Il welfare è in continua evoluzione. Occorre ascoltare i bisogni individuali, tenendo conto anche del fattore generazionale (Designed by Freepik)

In mezzo a tutto ciò, a mediare tra le diverse esigenze, troviamo ovviamente la funzione delle Risorse umane, impegnata a conciliare la voglia di introdurre modalità di lavoro alternative e la necessità di non generare soggetti di serie A o di serie B, mantenendo un clima di collaborazione e inclusività. Se infatti il welfare parte sempre dall’ascolto dei propri dipendenti, si devono calibrare le esigenze in relazione ad un panorama di fattori più ampio.

Un welfare personalizzato

Da qui scaturisce la possibilità di abbracciare un welfare aziendale personalizzato, che possa soddisfare in maniera flessibile i bisogni individuali dei lavoratori, tenendo conto anche del fattore generazionale. Un’altra soluzione potrebbe essere quella di creare sinergie tra aziende e settore pubblico per dare vita a un sistema che possa integrarsi con le politiche del territorio, spesso tradotto in una serie di attività assistenziali che si allargano non solo al lavoratore, ma anche alla sua famiglia.

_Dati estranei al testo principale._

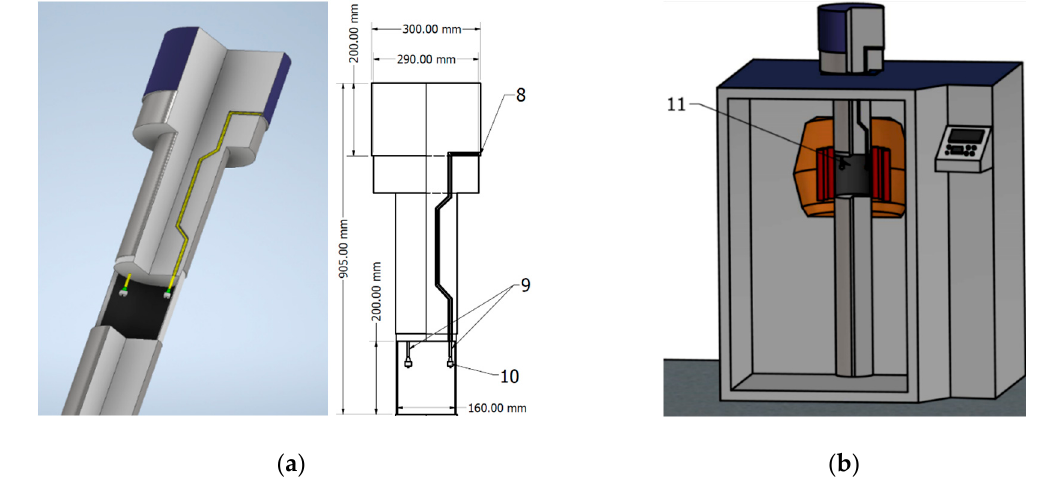
Figure 4. Schematic details of the irradiator tube: ( a ) Section views, 8. Cable Channel, 9. Connection fibers, 10. Fiber connectors; ( b ) Exposure zone of gamma chamber, 11. Area surrounded by Co-60 bars.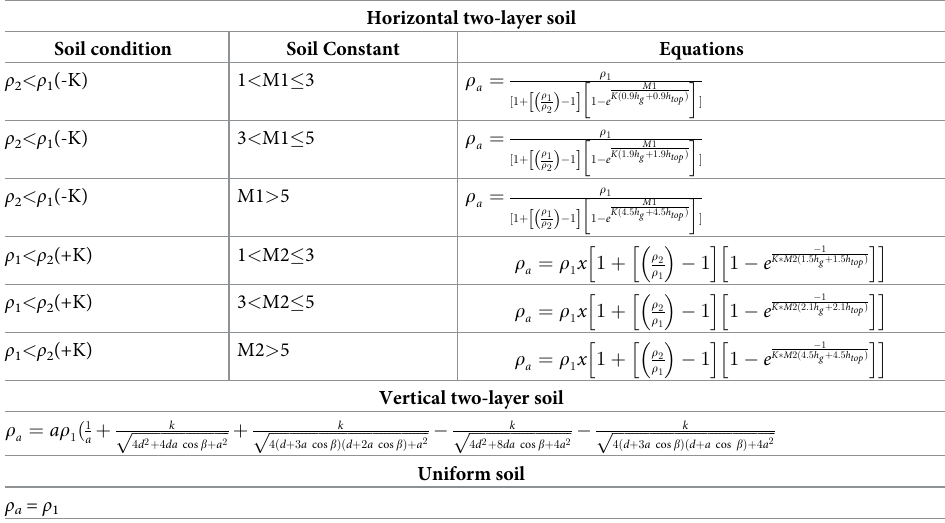
Table 3. Empirical formulas for apparent resistivity in different soil conditions [28].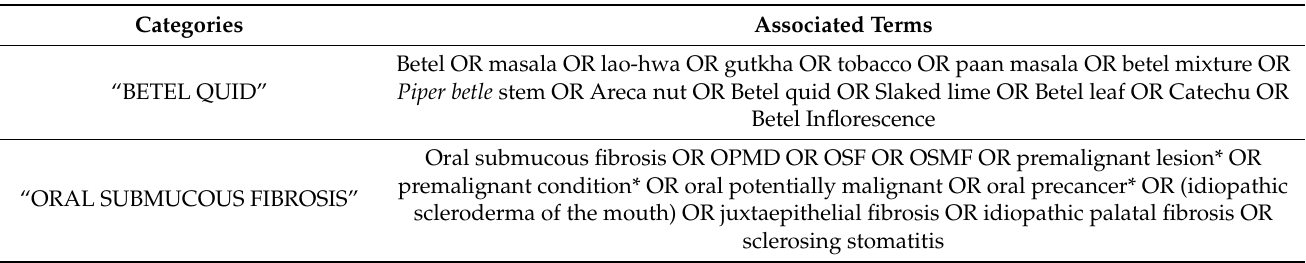
Table 1. Search terms used for this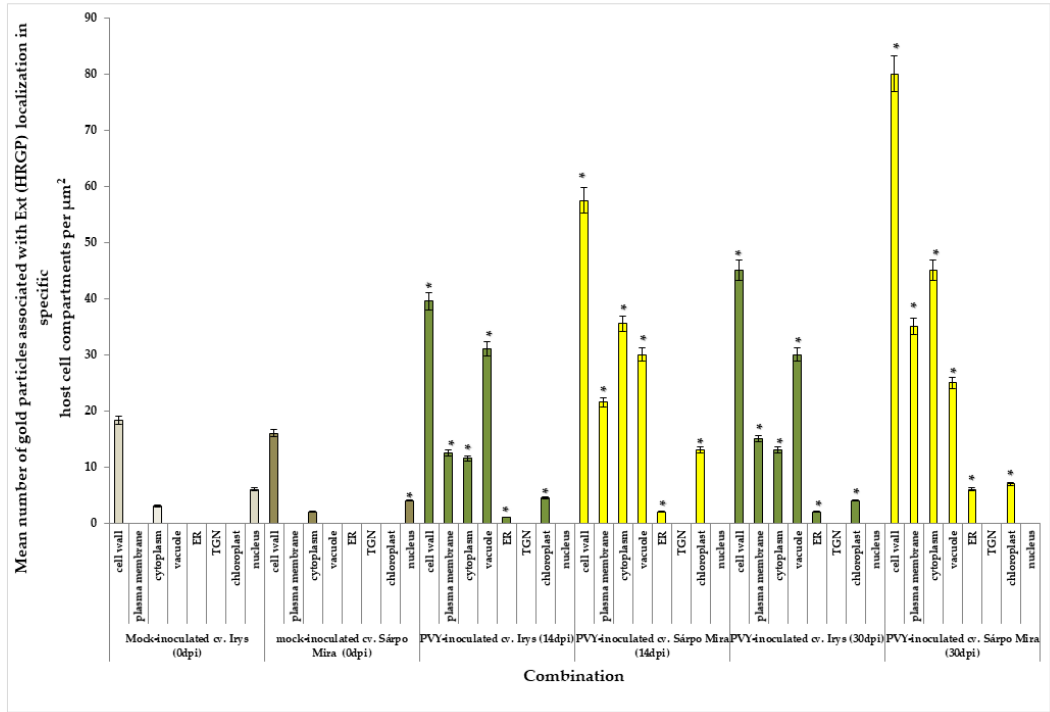
Figure 10. Statistical significance assessment of immunogold localization of extensins (HGRPs) in host cell compartments of mock- and PVY-inoculated potato plants (susceptible and resistant). The figure presents the mean numbers of gold particles located in specific compartments per µ m 2 . The light bronze charts present HRGP extensin immunogold localization in cell compartments of mock-inoculated Irys at 0 dpi. The dark bronze charts present HRGP extensin immunogold localization in cell compartments of mock-inoculated S á rpo Mira at 0 dpi. The dark green charts present HRGP extensin immunogold localization in PVY-inoculated Irys at 14 and 30 dpi. The yellow charts present HRGP extensin epitope immunogold localization in PVY-inoculated S á rpo Mira at 14 and 30 dpi. Quantification of immunogold localization was performed using ANOVA. The mean values of gold particles localization were evaluated at the p < 0.05 level of significance using the post-hoc Tukey HSD test. Statistically significant values after mock or virus inoculation are marked by asterisks (*) above the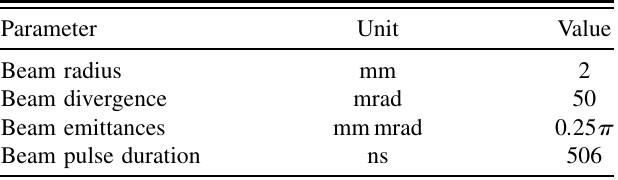
TABLE XII. Ion source beam parameters (emittances are nor- malized).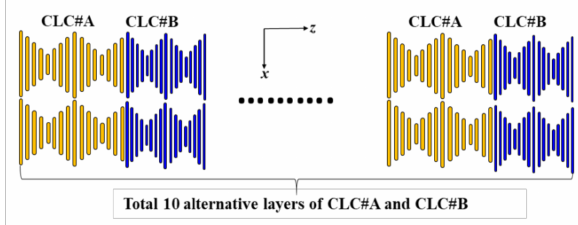
Figure 1. Schematics of using bichiral liquid crystal polymer films (BLCPFs) comprising alternate layers of cholesteric liquid crystal#A (CLC#A) and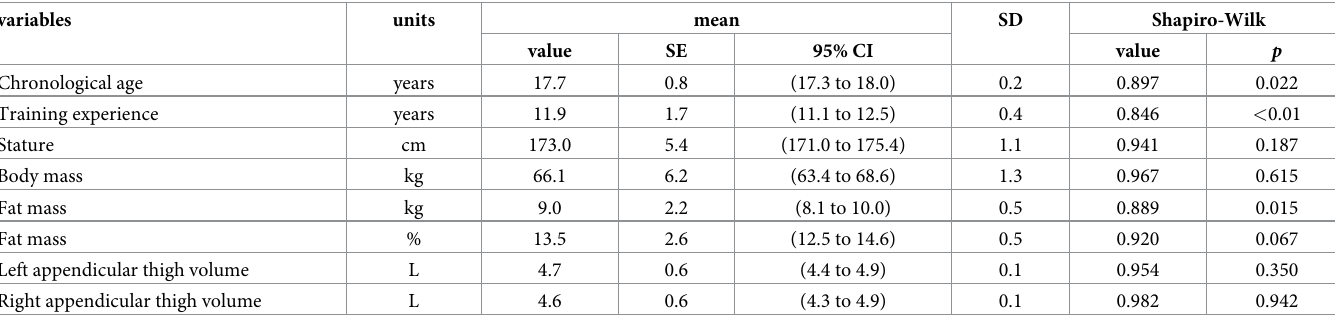
Table 1. Descriptive statistics and normality test for the total sample considering crhonovariables and anthropometry (n = 23).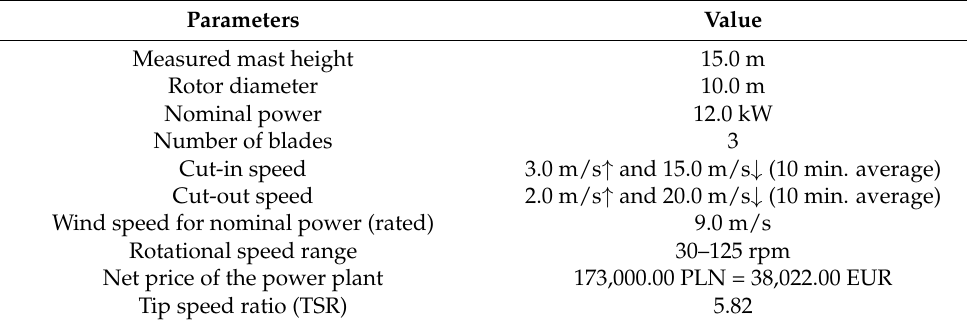
Table 2. Technical specifications of the selected turbine [28].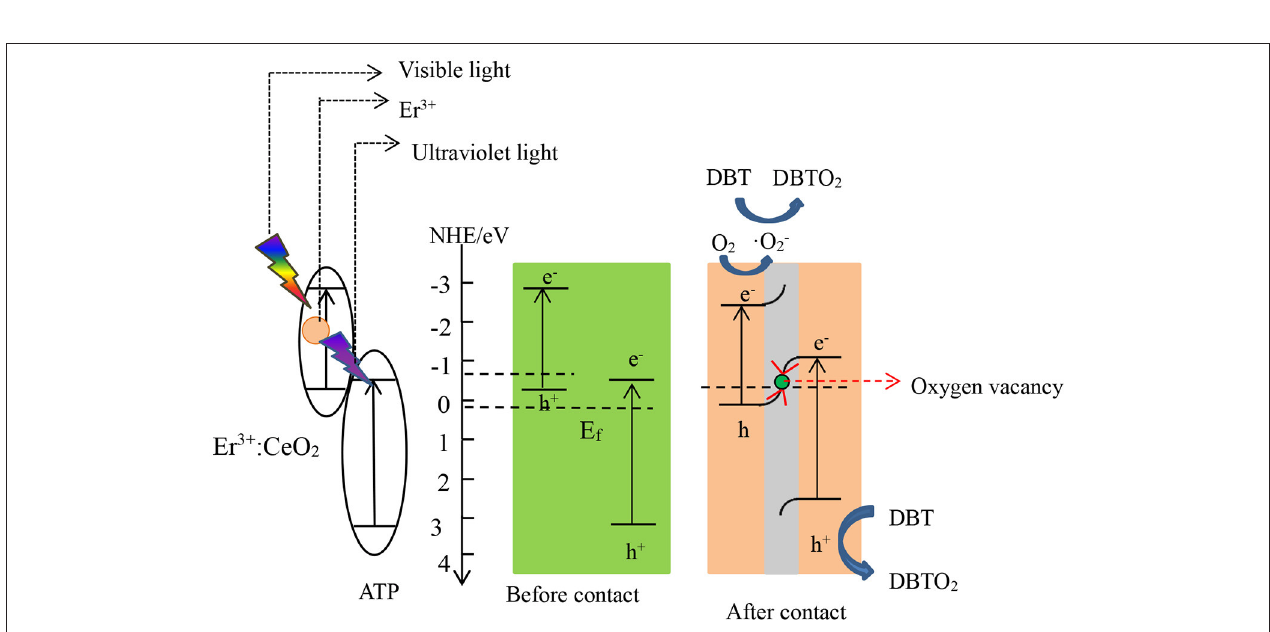
FIGURE 11 | Photocatalytic desulfurization mechanism of Er 3 + :CeO 2 /ATP.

Il welfare è in continua evoluzione, ed è fondamentale analizzare i cambiamenti che si verificano a livello socio-economico, anche sul territorio. I trend sono affascinanti ed è bello abbracciarli quando si rivelano essere funzionali, ma occorre anche sempre declinarli nella propria realtà e provare a sviluppare forme di agevolazioni che siano compatibili e utili all’azienda, meglio ancora se in sinergia e con un impatto sulla comunità.